Castiglione del lago è considerato “uno dei borghi più belli d’Italia” o almeno così recitano i cartelli turistici sparsi in paese.
Il camping listro è piccolo e senza particolari pretese, però mi sta ugualmente a cuore in quanto ci venivo in campeggio da bambino.
Mi fermo i successivi cinque giorni, l’idea sarebbe quella di compiere alcune escursioni nei dintorni ma il caldo mi fa desistere e preferire i bagni nelle acque a dir la verità non limpide del Trasimeno, qualche passeggiata nel borgo e sul lungo lago e mangiate a base di pesce di lago
Tento anche di cucinarmi qualcosa in campeggio ma con risultati non eccelsi.
Prima di lasciare castiglione del lago avrei voluto visitare l’Isola Maggiore anche questa una meta classica delle mie vacanze infantili, ma per pochi minuti perdo il traghetto ed non ho voglia di aspettarne un altro nella calura estiva, sarà per la prossima volta.
Venerdì mattina mi rimetto in viaggio verso Mercatale di Sassocorvaro provincia di Pesaro e Urbino, per il raduno dei Route 73.
Ripercorro verso Nord la E45 sotto un sole rovente, mi fermo per pranzo in ristorante senza pretese appena fuori dalla statale.
Lasciata la E45 nel pressi di San Giustino percorro la SS73, da cui prende il nome il club che sto per visitare.
Verso metà pomeriggio sono al raduno qui mi trovo con gli amici Without Sound coi quali passerò questi giorni.
La location è parco molto ombreggiato, sulla sponda di un lago artificiale, davvero un bel posto.
Merita un ceno particolare la ristorazione, curata da un vero e proprio ristorante, non un cucina da campo come è normalmente, quindi di livello e varietà decisamente alti.
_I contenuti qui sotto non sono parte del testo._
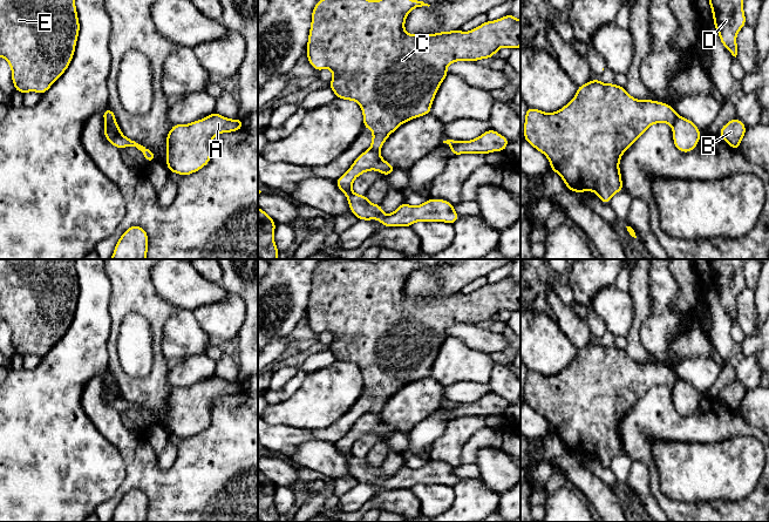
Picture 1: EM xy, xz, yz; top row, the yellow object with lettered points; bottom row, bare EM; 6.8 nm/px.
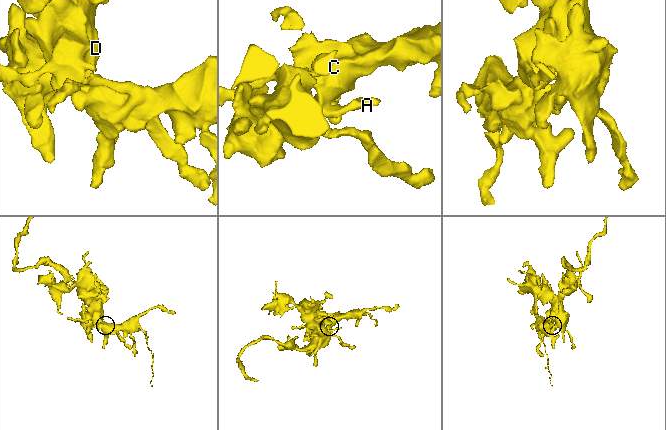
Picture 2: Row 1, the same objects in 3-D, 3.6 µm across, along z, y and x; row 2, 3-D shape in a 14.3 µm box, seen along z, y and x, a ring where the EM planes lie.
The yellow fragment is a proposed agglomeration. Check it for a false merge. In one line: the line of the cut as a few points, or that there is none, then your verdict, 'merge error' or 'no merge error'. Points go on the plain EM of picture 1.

Anche la zona circostante pare essere molto bella, l’idea sarebbe di visitarla dal sabato mattina, ma si mette a piovere e così si passa il tempo tra una birra e l’altra, quando smette di piovere preferisco non mettermi in moto.
La domenica mattina mi rimetto in viaggio, questa volta verso casa.
Uscire dall’area raduno resa un pantano dalle piogge del sabato, per di più con la moto sé proprio agevole.
Viaggiando per le colline in direzione est scorgo lungo la strada un cimitero militare alleato, (Montecchio War Cemetery), mi fermo a dare un occhiata e a fare qualche foto, ma in rete trovo poche e nulle informazioni al riguardo.
Qualche chilometro più avanti passo a poca distanza da Tavulia, il paese di Valentino Rossi, vi viene la curiosità di farci un giro, ma ala fine decido di proseguire.
Più avanti passo sull’A14, mi dirigo verso nord, ma prima di puntare decisamente verso casa faccio ancora una rapida visita a Predappio, (paese natale di Benito Mussolini).
Qunda passo da queste parti ci faccio sempre un giro, ma questa volta il clima di mercimonio che qui si fa attorno alla figura del Duce mi infastidisce.
L’idea e di pernottare qui così da spezzare in due tappe il viaggio di ritorno, invece me ne vado quasi subito, rientrando poi a Pavia nel tardo pomeriggio.